Princeton has joined with its Ivy peers and six other schools in filing an amicus brief that argues against a Supreme Court challenge to the consideration of race in college admissions.

The court is scheduled to hear oral arguments Oct. 10 in Fisher v. University of Texas, a case filed by a white ­student who claimed that she was denied admission because of her race. The case provides the court an opportunity to revisit a 2003 ruling that race could play a limited role in admission ­policies.

Peter G. McDonough, Princeton’s general counsel, said the amicus brief emphasizes “our institutional interest in a student body with robust diversity, which promotes an environment that enriches the educational experience for all our students, and also prepares them as citizens and leaders in a heterogeneous nation and world.”

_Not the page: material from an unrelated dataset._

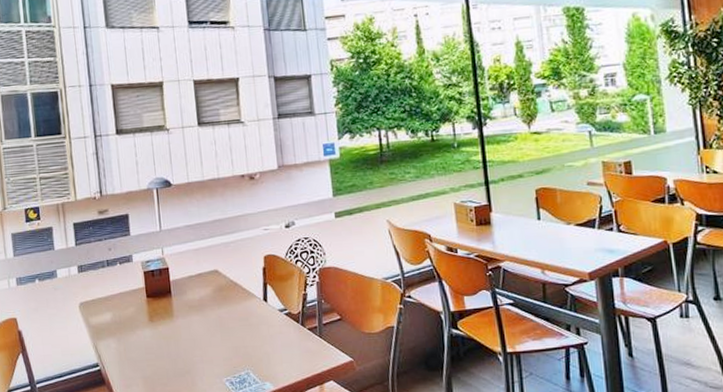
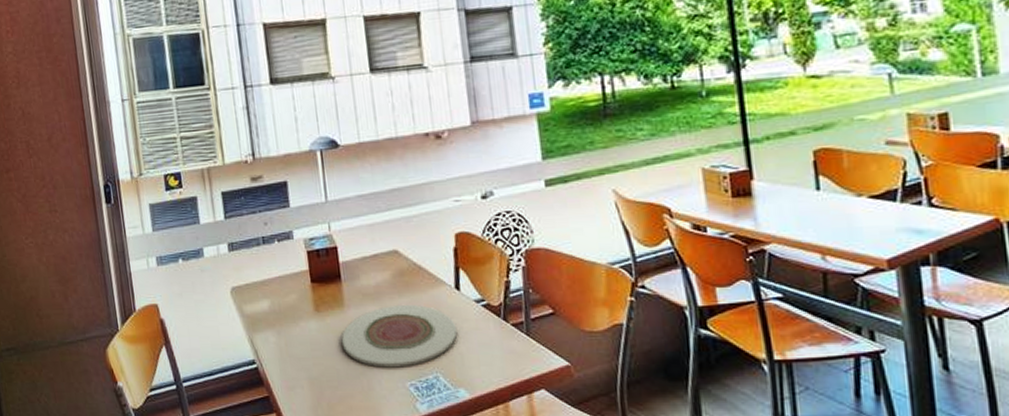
plate: none [170,314,265,367] -> present [341,304,458,368]

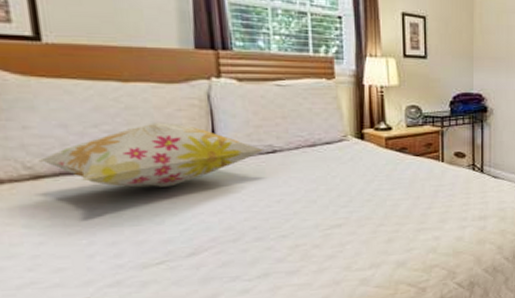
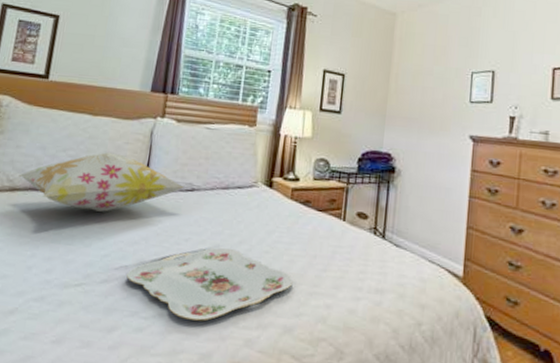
serving tray: none [217,202,400,274] -> present [126,248,293,321]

The schools recognize that admission policies that treat applicants differently on the basis of race “must be narrowly tailored to achieve compelling educational interests or objectives,” McDonough said.

The brief urges the court not to retreat from its prior recognition of the benefits of diversity and “the acceptability of considering race and ethnicity in the context of a holistic review of an applicant’s candidacy for admission,” he said. 

In addition to the eight Ivy League schools, others participating in the brief are the University of Chicago, Stanford, MIT, Duke, Vanderbilt, and Johns Hopkins.